Who could have guessed prior to 2020 just how controversial these two little words would become. Simple on their own but, put together, they create an affirmation of yourself, your worth and your abilities, and a declaration of your right to be the author of your own life. They give you the confidence to reflect, consider, question, and resist, and in so doing, make yourself and your place in the world.
To choose is not just to randomly opt for one option over another. It is not an act of indulgence nor is it selfish. It defines who and what we are, as individuals and as a people. In one act of choice, we bring to fruition a lifetime of self-development. In one act of choice, we become human.
As it is, our scientism has put us into a moral deficit that is destroying our own moral capacities and the moral bonds between us.
Though we think being scientific means leaving the insights of the humanities and social sciences behind, we forget that not even 200 years after the Scientific Revolution came the Enlightenment, the 17th century intellectual movement that asserted the natural and inalienable rights to life, liberty, and property, and especially personal autonomy and the capacity for choice. The capacity for choice was seen by Enlightenment thinkers not just to serve individual interests but to be able to produce societies that are more equitable and just, and unbeholden to the unchecked powers of misguided and corrupt leaders.

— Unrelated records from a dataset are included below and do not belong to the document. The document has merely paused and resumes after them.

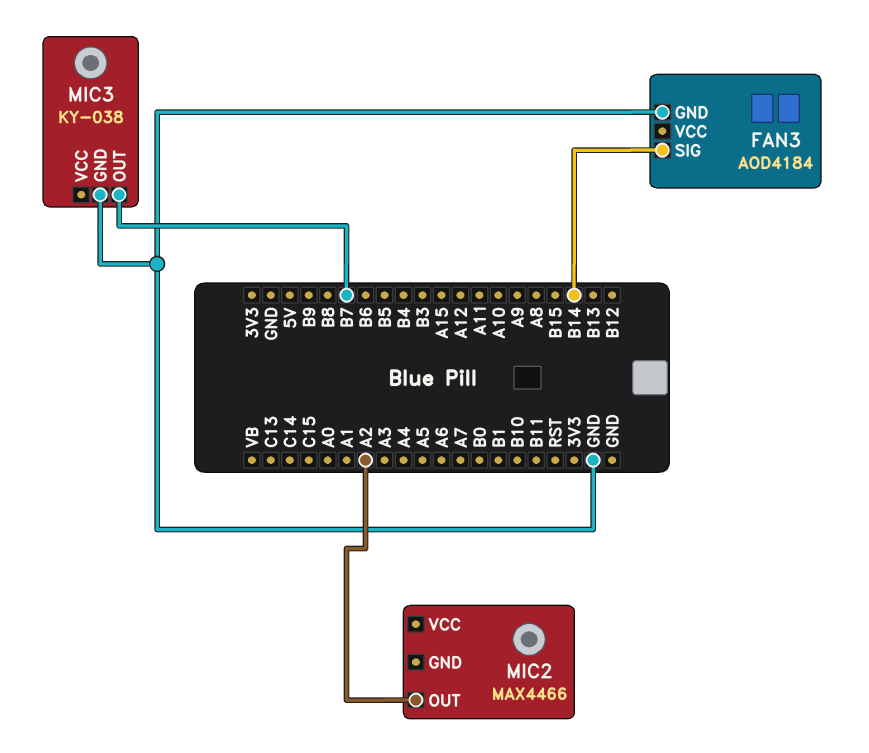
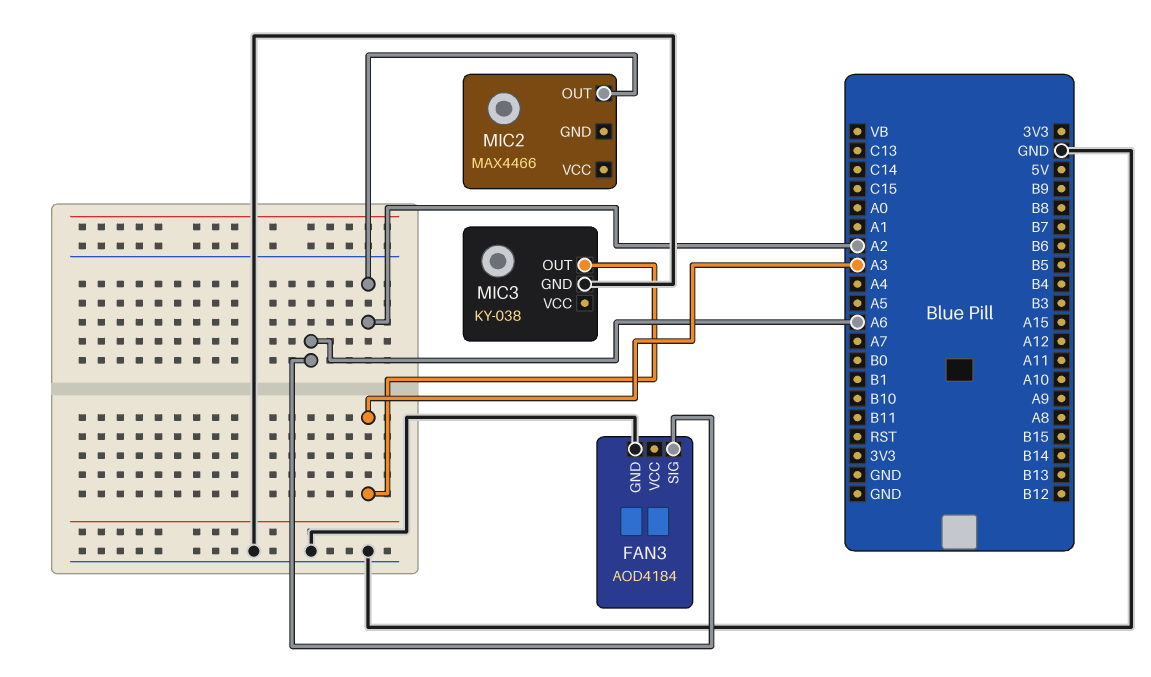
FAN3 pin SIG: B14 -> A6
MIC3 pin OUT: B7 -> A3

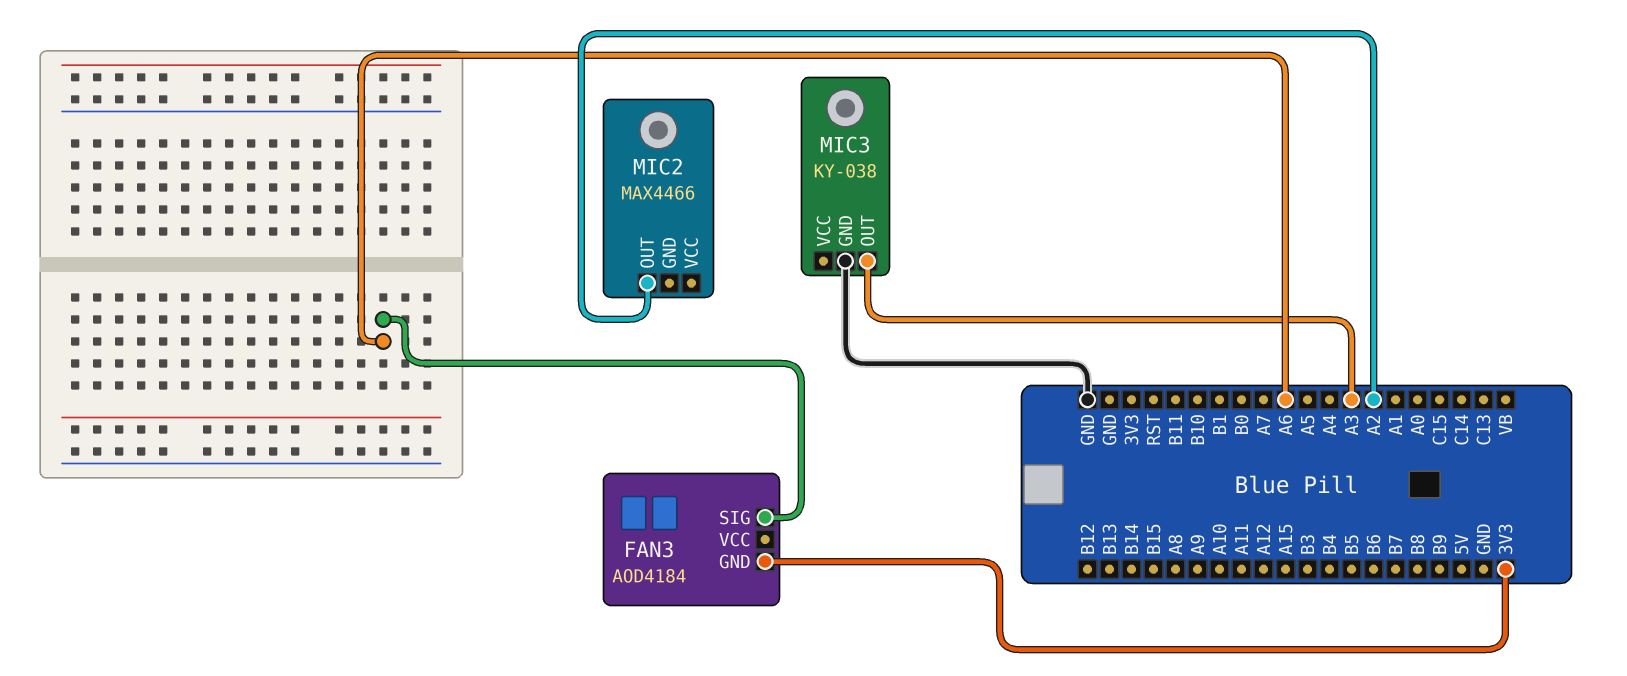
FAN3 pin GND: GND -> 3V3

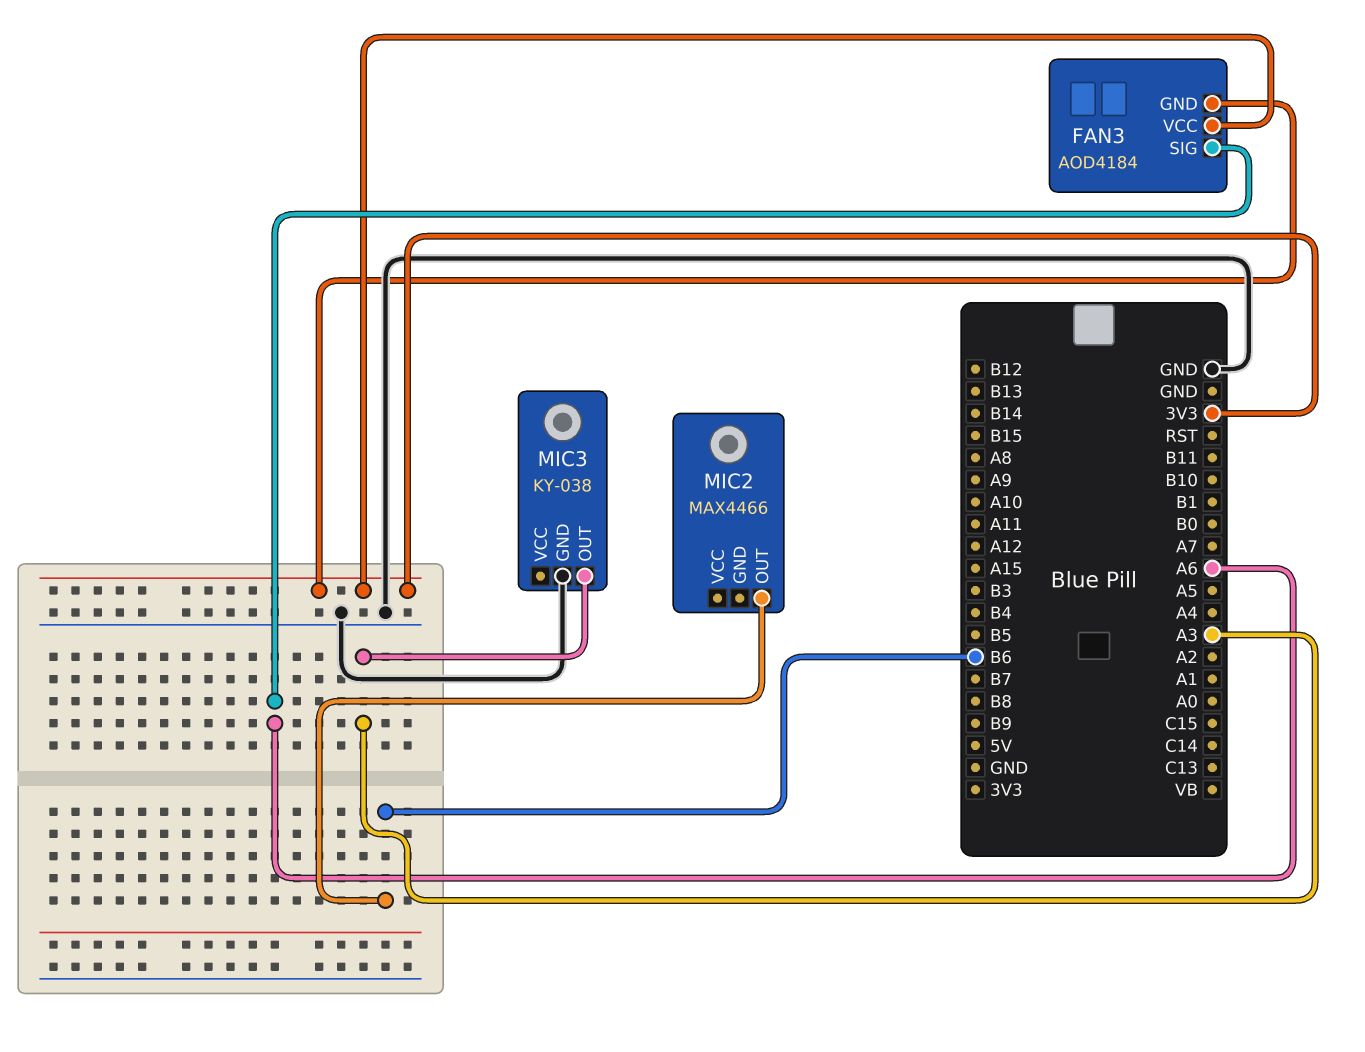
FAN3 pin VCC: none -> 3V3
MIC2 pin OUT: A2 -> B6

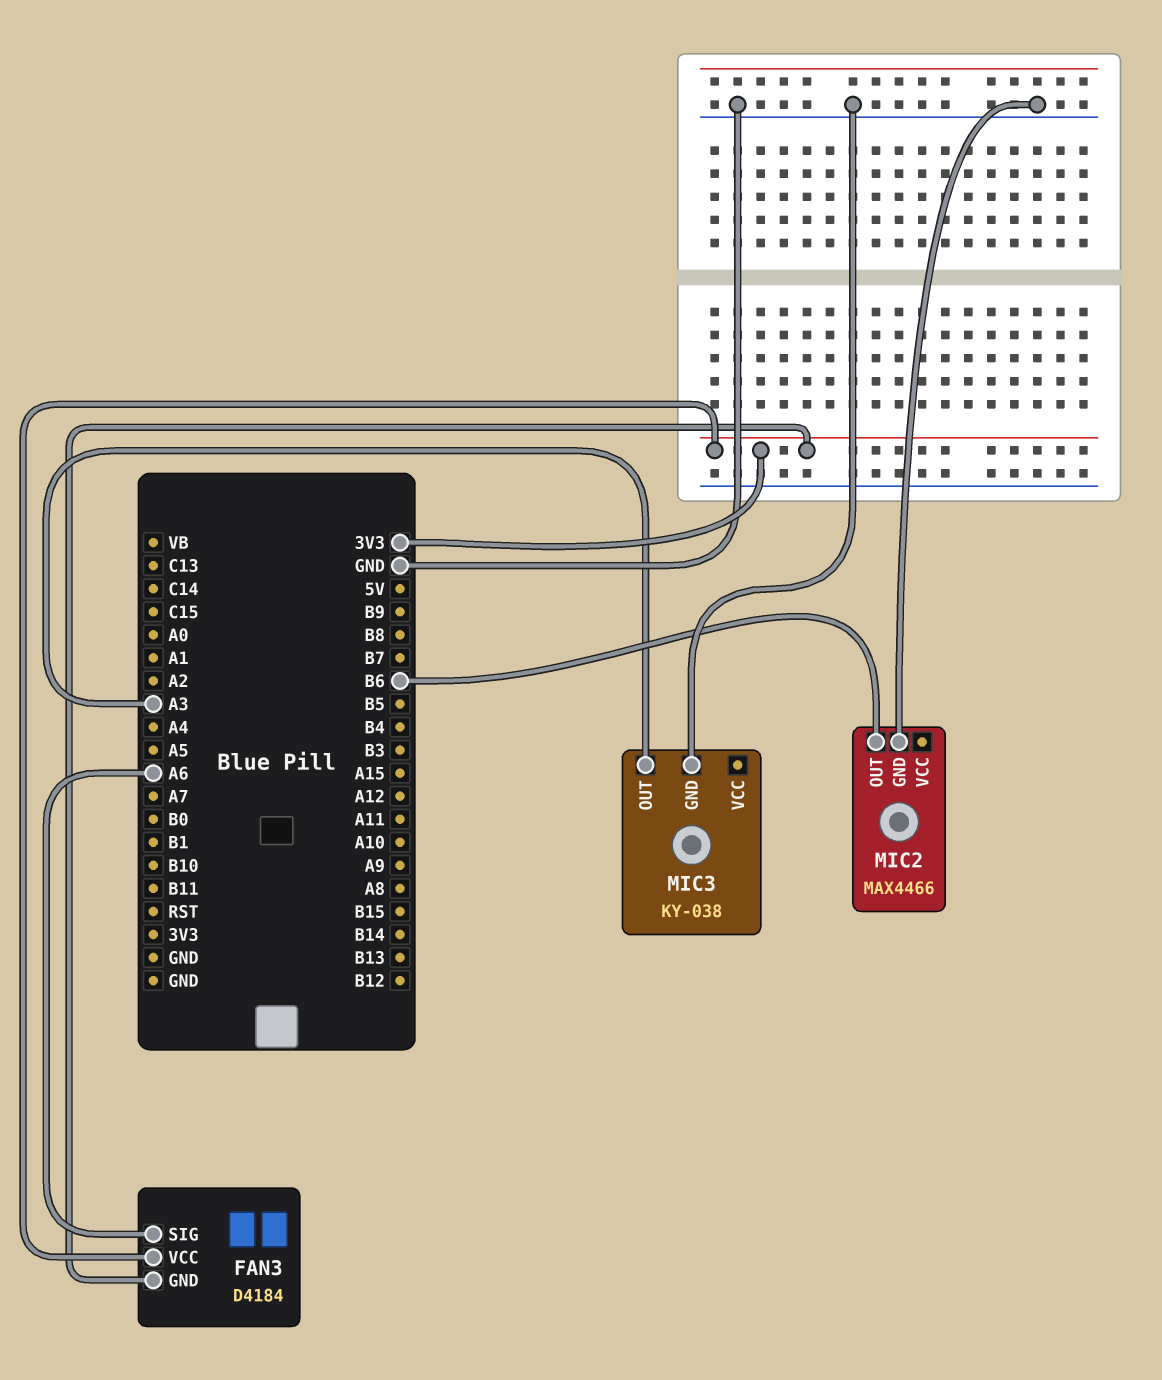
FAN3: AOD4184 -> D4184
MIC2 pin GND: none -> GND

Unfortunately, the lessons of the Enlightenment didn’t stick.
We find ourselves now in desperate need of a 21st century Enlightenment, a renaissance of informed consent and personal choice. Such a renaissance will mean the coexistence of choices that are different from one another, and therefore messy and varied. But, in being so, they will also be perfectly imperfect. They will be, as Friedrich Nietzsche wrote, “human, all too human.”